The answer should be each line of the records that contains the word "type"; please copy them all.

#### Material supplied

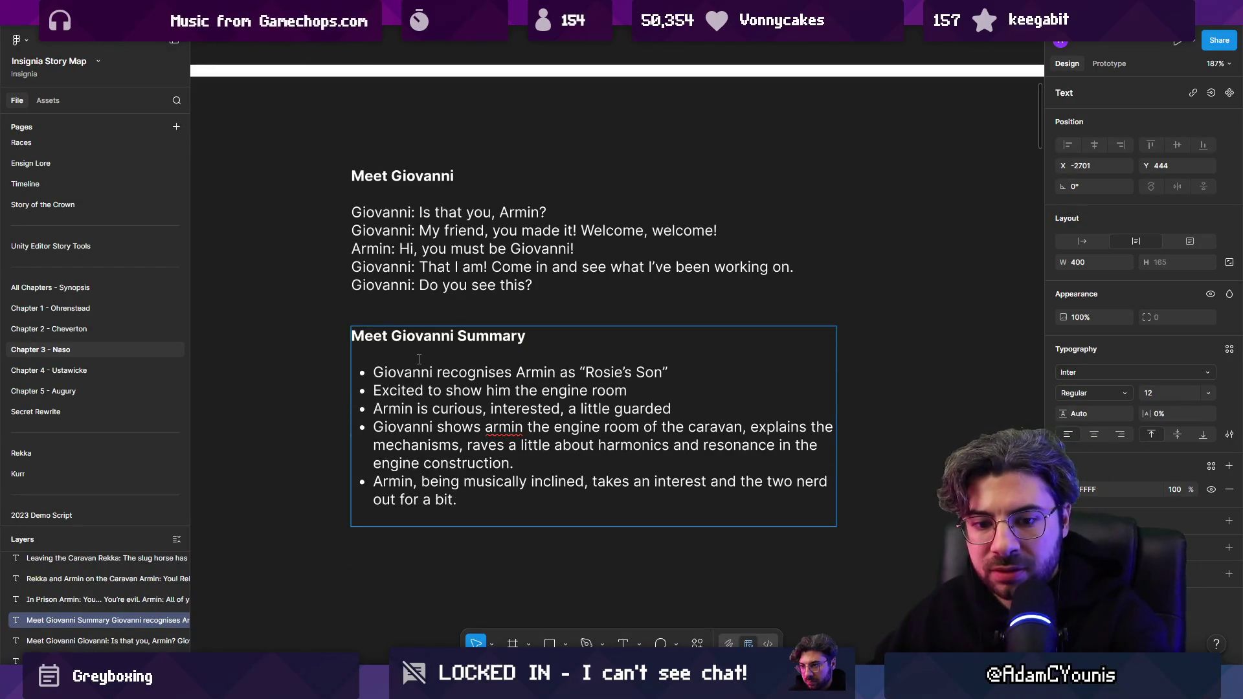
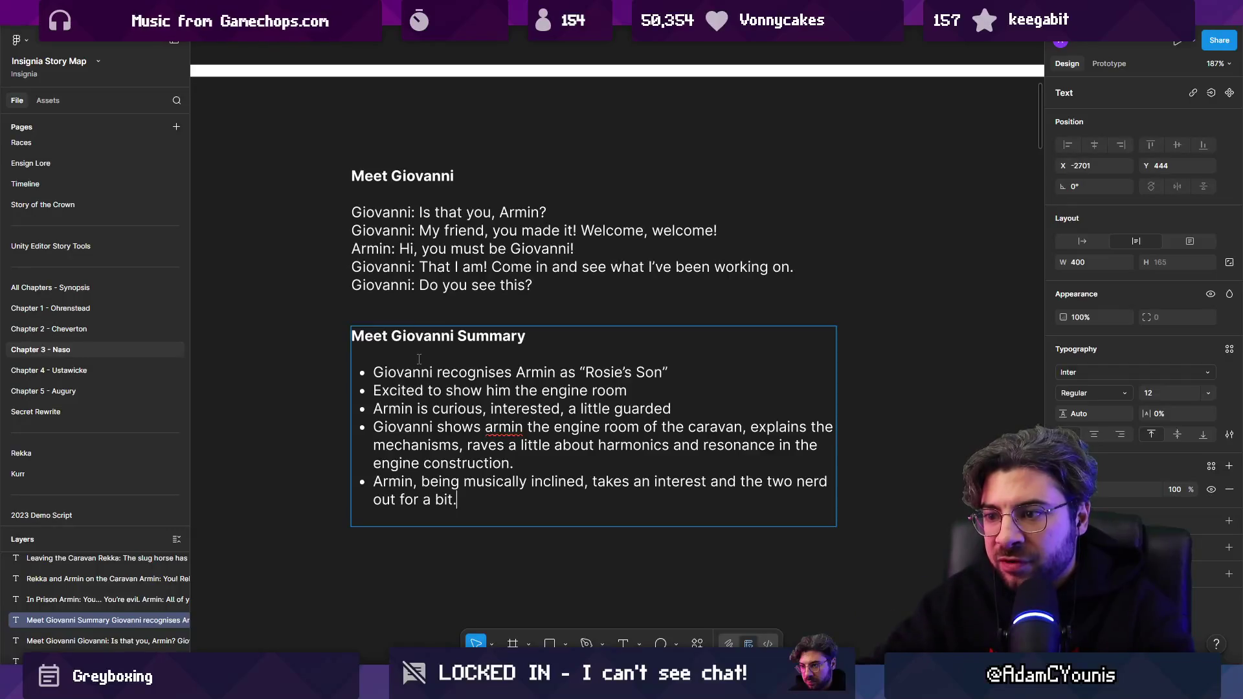
Add a nested bullet: Armin didn't realise blacksmithing could be as intellectually in-depth as all this.
{"action": "type", "text": "Armin"}
{"action": "key", "text": "BackSpace"}
{"action": "key", "text": "BackSpace"}
{"action": "key", "text": "BackSpace"}
{"action": "key", "text": "Return"}
{"action": "key", "text": "Tab"}
{"action": "type", "text": "Armin didn't realui"}
{"action": "key", "text": "BackSpace"}
{"action": "key", "text": "BackSpace"}
{"action": "type", "text": "ise that"}
{"action": "type", "text": " \"blask"}
{"action": "key", "text": "BackSpace"}
{"action": "key", "text": "BackSpace"}
{"action": "type", "text": "cksmithing\" was"}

########

Result for this task —
{"action": "type", "text": "Armin"}
{"action": "type", "text": "Armin didn't realui"}
{"action": "type", "text": "ise that"}
{"action": "type", "text": " \"blask"}
{"action": "type", "text": "cksmithing\" was"}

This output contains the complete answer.